Labels offset from mizani.breaks.breaks_date output.
Closed this issue · 3 comments
In this plot, both the x data values and label breakpoints are generated by a mizani.breaks.breaks_date object applied to the same range. While they should be the same values, the labels are 4 hours offset from the data points. E.g. The data x values are at 0, 6, 12, 18 while the labels are at 4, 10, 16, 22. All the values are specified as UTC, so I think this is unexpected output.
This is with mizani-0.11.4, plotnine-0.13.6. I understand a new release is imminent and would be happy to test again post-release.
Thanks for taking a look. I really appreciate the work you have put into plotnine.
These are the values returned by breaker
below:
0 2022-12-19 00:00:00+00:00
1 2022-12-19 06:00:00+00:00
2 2022-12-19 12:00:00+00:00
3 2022-12-19 18:00:00+00:00
4 2022-12-20 00:00:00+00:00
This code will reproduce the attached plot. Note that data points and labels locations are not lined up.
limits=[
datetime.datetime(2022, 10, 19, 0, 0, 0, tzinfo=datetime.timezone.utc),
datetime.datetime(2022, 10, 20, 0, 0, 0, tzinfo=datetime.timezone.utc)
]
breaker = mizani.breaks.breaks_date('6 hours')
x = breaker(limits)
y = range(len(x))
p_df = pd.DataFrame({'x':x, 'y':y})
plot = (
gg.ggplot(p_df, gg.aes(x='x' , y='y'))
+ gg.geom_point()
+ gg.scale_x_datetime(
date_breaks='6 hours',
date_labels='%m-%d %H:%M',
limits=limits,
)
+ gg.theme(axis_text_x=gg.element_text(angle=30, hjust=1))
)
plot.show()
By default plotnine generates breaks for an expanded coordinate system. That means the real limits are wider than those passed in the scale
. That is how you get space on either end of the data limits!

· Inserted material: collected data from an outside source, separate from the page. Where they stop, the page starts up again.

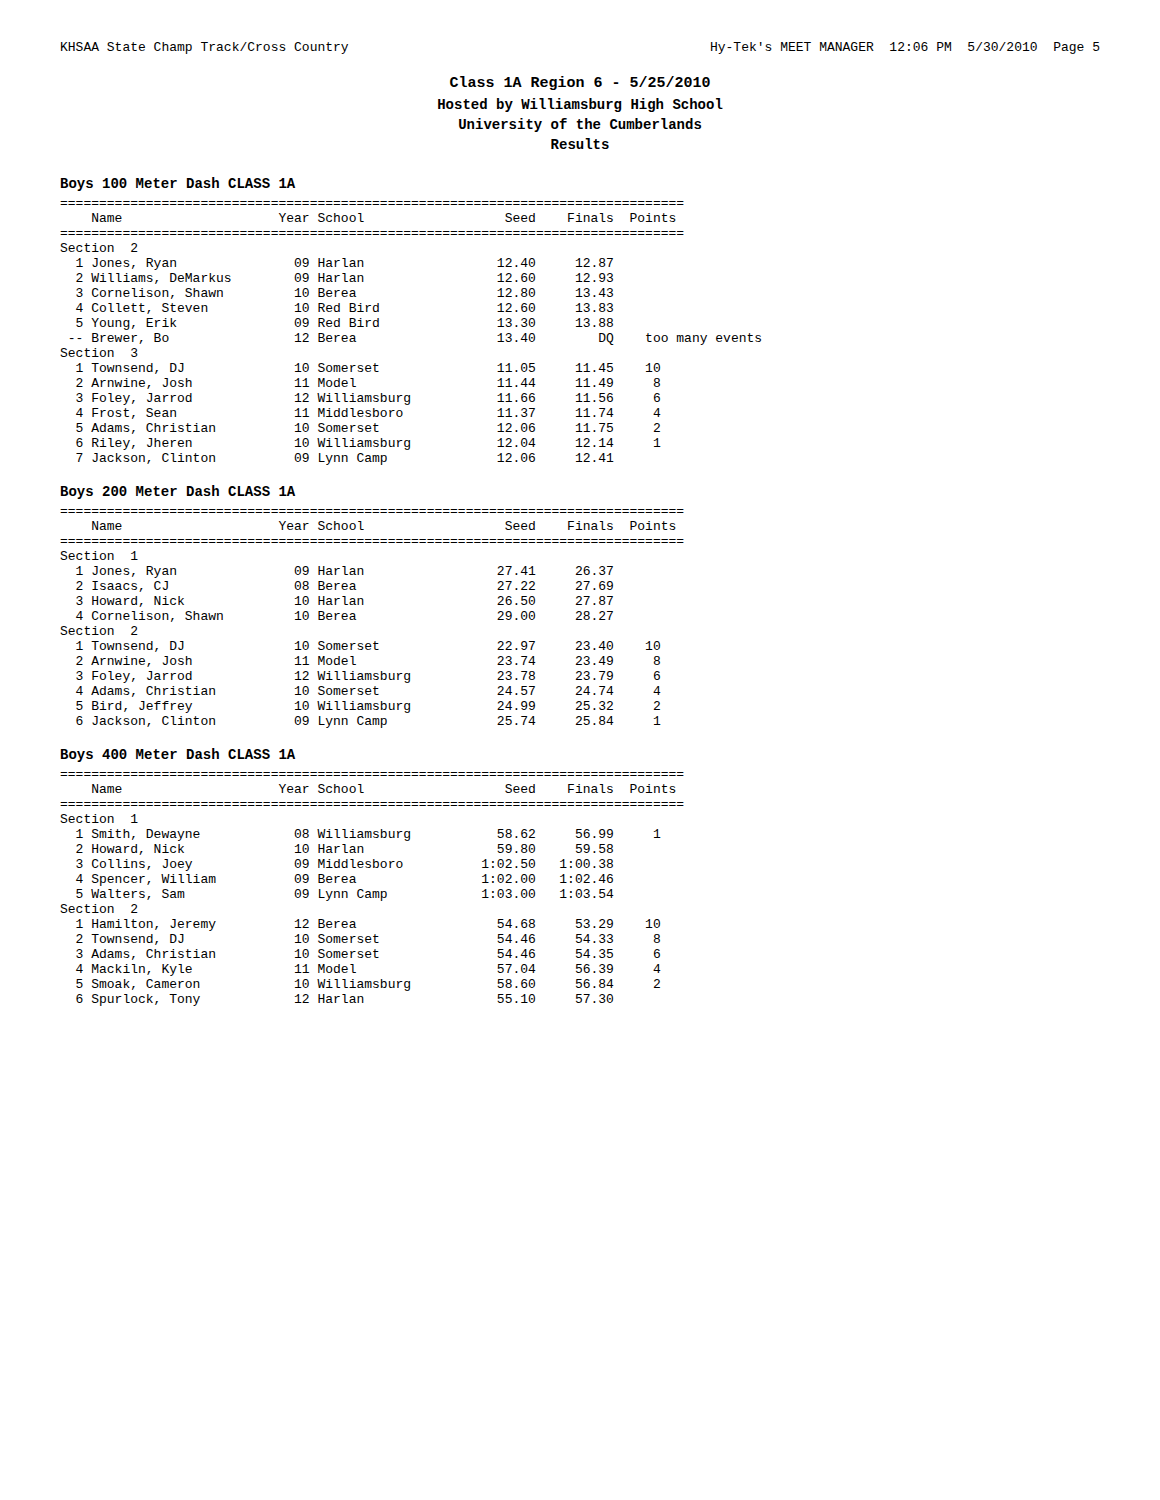KHSAA State Champ Track/Cross Country Hy-Tek's MEET MANAGER 12:06 PM 5/30/2010 Page 5
Class 1A Region 6 - 5/25/2010
Hosted by Williamsburg High School
University of the Cumberlands
Results
Boys 100 Meter Dash CLASS 1A
================================================================================
    Name                    Year School                  Seed    Finals  Points
================================================================================
Section  2
  1 Jones, Ryan               09 Harlan                 12.40     12.87
  2 Williams, DeMarkus        09 Harlan                 12.60     12.93
  3 Cornelison, Shawn         10 Berea                  12.80     13.43
  4 Collett, Steven           10 Red Bird               12.60     13.83
  5 Young, Erik               09 Red Bird               13.30     13.88
 -- Brewer, Bo                12 Berea                  13.40        DQ    too many events
Section  3
  1 Townsend, DJ              10 Somerset               11.05     11.45    10
  2 Arnwine, Josh             11 Model                  11.44     11.49     8
  3 Foley, Jarrod             12 Williamsburg           11.66     11.56     6
  4 Frost, Sean               11 Middlesboro            11.37     11.74     4
  5 Adams, Christian          10 Somerset               12.06     11.75     2
  6 Riley, Jheren             10 Williamsburg           12.04     12.14     1
  7 Jackson, Clinton          09 Lynn Camp              12.06     12.41
Boys 200 Meter Dash CLASS 1A
================================================================================
    Name                    Year School                  Seed    Finals  Points
================================================================================
Section  1
  1 Jones, Ryan               09 Harlan                 27.41     26.37
  2 Isaacs, CJ                08 Berea                  27.22     27.69
  3 Howard, Nick              10 Harlan                 26.50     27.87
  4 Cornelison, Shawn         10 Berea                  29.00     28.27
Section  2
  1 Townsend, DJ              10 Somerset               22.97     23.40    10
  2 Arnwine, Josh             11 Model                  23.74     23.49     8
  3 Foley, Jarrod             12 Williamsburg           23.78     23.79     6
  4 Adams, Christian          10 Somerset               24.57     24.74     4
  5 Bird, Jeffrey             10 Williamsburg           24.99     25.32     2
  6 Jackson, Clinton          09 Lynn Camp              25.74     25.84     1
Boys 400 Meter Dash CLASS 1A
================================================================================
    Name                    Year School                  Seed    Finals  Points
================================================================================
Section  1
  1 Smith, Dewayne            08 Williamsburg           58.62     56.99     1
  2 Howard, Nick              10 Harlan                 59.80     59.58
  3 Collins, Joey             09 Middlesboro          1:02.50   1:00.38
  4 Spencer, William          09 Berea                1:02.00   1:02.46
  5 Walters, Sam              09 Lynn Camp            1:03.00   1:03.54
Section  2
  1 Hamilton, Jeremy          12 Berea                  54.68     53.29    10
  2 Townsend, DJ              10 Somerset               54.46     54.33     8
  3 Adams, Christian          10 Somerset               54.46     54.35     6
  4 Mackiln, Kyle             11 Model                  57.04     56.39     4
  5 Smoak, Cameron            10 Williamsburg           58.60     56.84     2
  6 Spurlock, Tony            12 Harlan                 55.10     57.30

You can turn off the expansion in one of two ways.
- Using the scale.
+ scale_x_datetime(
date_breaks='6 hours',
date_labels='%m-%d %H:%M',
limits=limits,
expand=(0, 0) # Effectively turns off the expansion
)
- Through the coordinates
+ coord_cartesian(expand=False)
Interesting. Is there a way to specify where the labels will appear? The default expansion looks good but what if I want to align my breaks with the start of each day without adding a +/- date_breaks to the limits of the graph?
but what if I want to align my breaks with the start of each day
Start of the day are good locations, so you can ask for as many breaks as there are days in your range.

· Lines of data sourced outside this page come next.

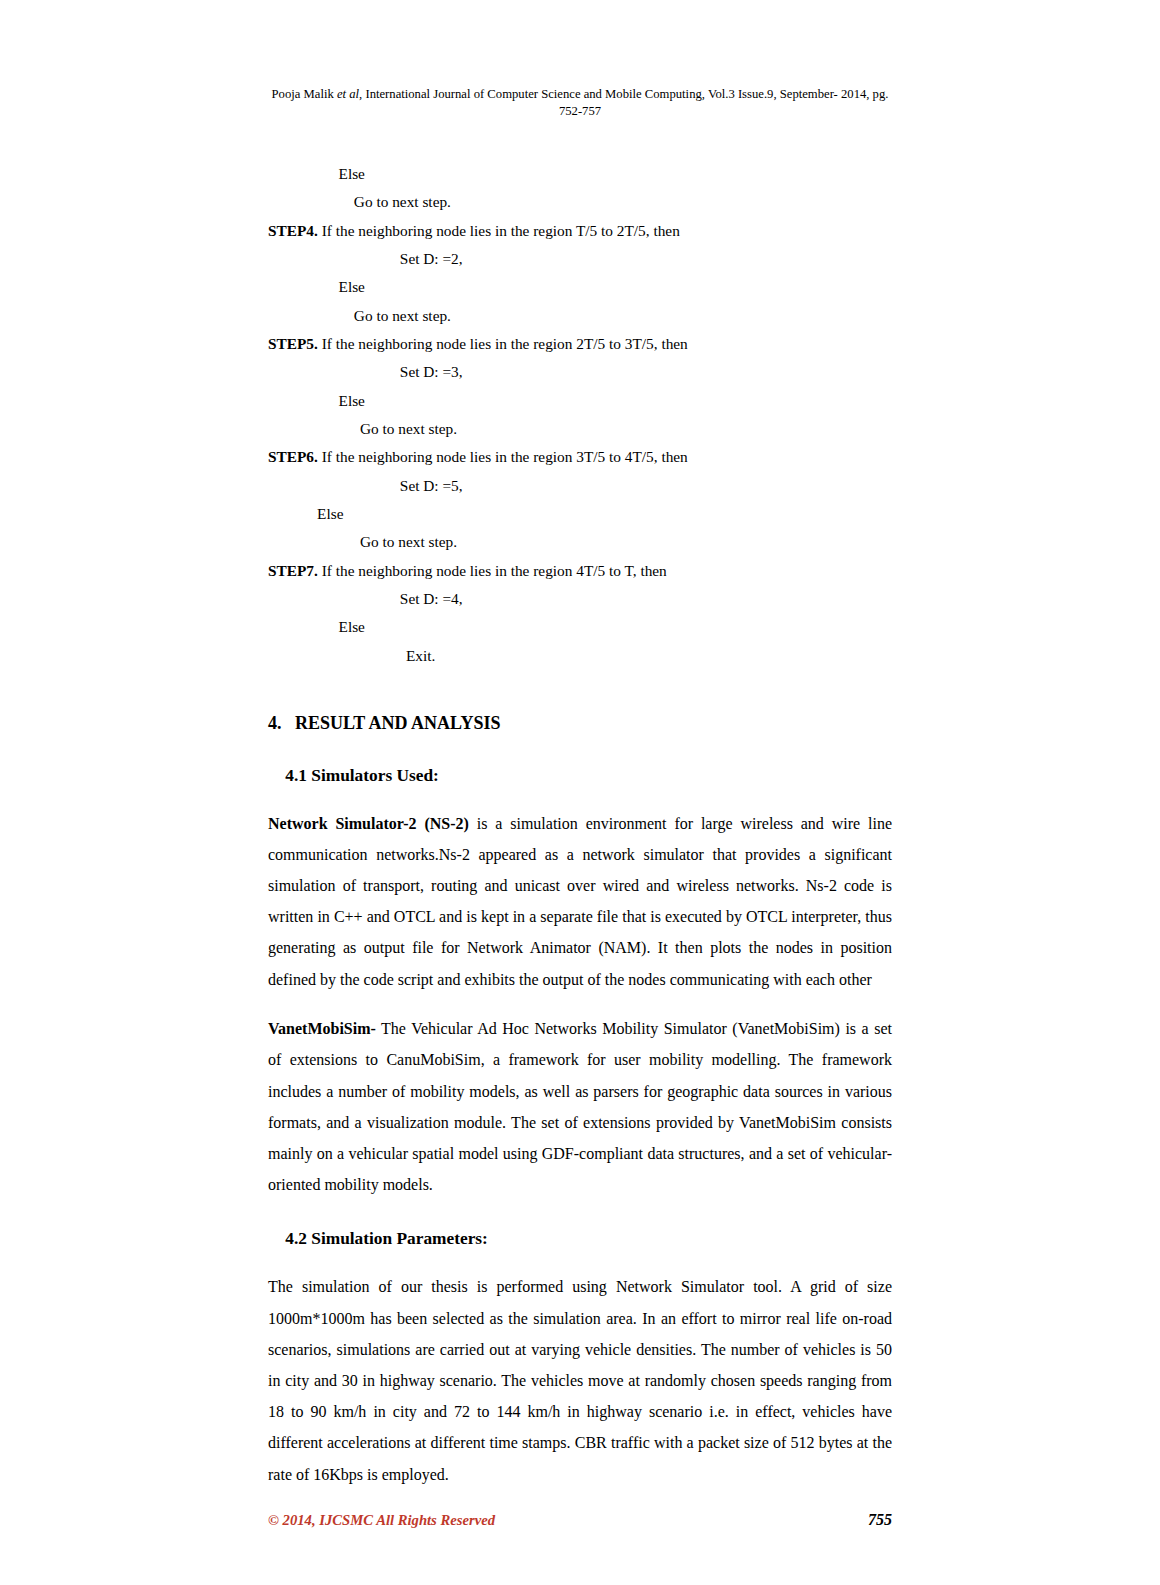Pooja Malik et al, International Journal of Computer Science and Mobile Computing, Vol.3 Issue.9, September- 2014, pg. 752-757
Else
Go to next step.
STEP4. If the neighboring node lies in the region T/5 to 2T/5, then
Set D: =2,
Else
Go to next step.
STEP5. If the neighboring node lies in the region 2T/5 to 3T/5, then
Set D: =3,
Else
Go to next step.
STEP6. If the neighboring node lies in the region 3T/5 to 4T/5, then
Set D: =5,
Else
Go to next step.
STEP7. If the neighboring node lies in the region 4T/5 to T, then
Set D: =4,
Else
Exit.
4. RESULT AND ANALYSIS
4.1 Simulators Used:
Network Simulator-2 (NS-2) is a simulation environment for large wireless and wire line communication networks.Ns-2 appeared as a network simulator that provides a significant simulation of transport, routing and unicast over wired and wireless networks. Ns-2 code is written in C++ and OTCL and is kept in a separate file that is executed by OTCL interpreter, thus generating as output file for Network Animator (NAM). It then plots the nodes in position defined by the code script and exhibits the output of the nodes communicating with each other
VanetMobiSim- The Vehicular Ad Hoc Networks Mobility Simulator (VanetMobiSim) is a set of extensions to CanuMobiSim, a framework for user mobility modelling. The framework includes a number of mobility models, as well as parsers for geographic data sources in various formats, and a visualization module. The set of extensions provided by VanetMobiSim consists mainly on a vehicular spatial model using GDF-compliant data structures, and a set of vehicular-oriented mobility models.
4.2 Simulation Parameters:
The simulation of our thesis is performed using Network Simulator tool. A grid of size 1000m*1000m has been selected as the simulation area. In an effort to mirror real life on-road scenarios, simulations are carried out at varying vehicle densities. The number of vehicles is 50 in city and 30 in highway scenario. The vehicles move at randomly chosen speeds ranging from 18 to 90 km/h in city and 72 to 144 km/h in highway scenario i.e. in effect, vehicles have different accelerations at different time stamps. CBR traffic with a packet size of 512 bytes at the rate of 16Kbps is employed.
© 2014, IJCSMC All Rights Reserved 755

Generally, you can try passing the exact number of breaks that you want. e.g.
+ scale_x_datetime(
date_breaks=5,
date_labels='%m-%d %H:%M',
limits=limits,
)
It tells the algorithm to generate maximum n
breaks. If the n
can be placed at "good" locations, they will be generated. Otherwise you get fewer breaks at "good" locations. It won't always work, but it tries to be smarter at where to place the breaks than when you specify the width
.
If that doesn't generalise well and you always know your limits and width, you can write a small function to generate the breaks for you
def my_breaks(start, n=10, **td_kwargs):
return [start + i*datetime.timedelta(**td_kwargs) for i in range(n)]
(
...
+ scale_x_datetime(
breaks=my_breaks(limits[0], hours=6),
date_labels='%m-%d %H:%M',
)
)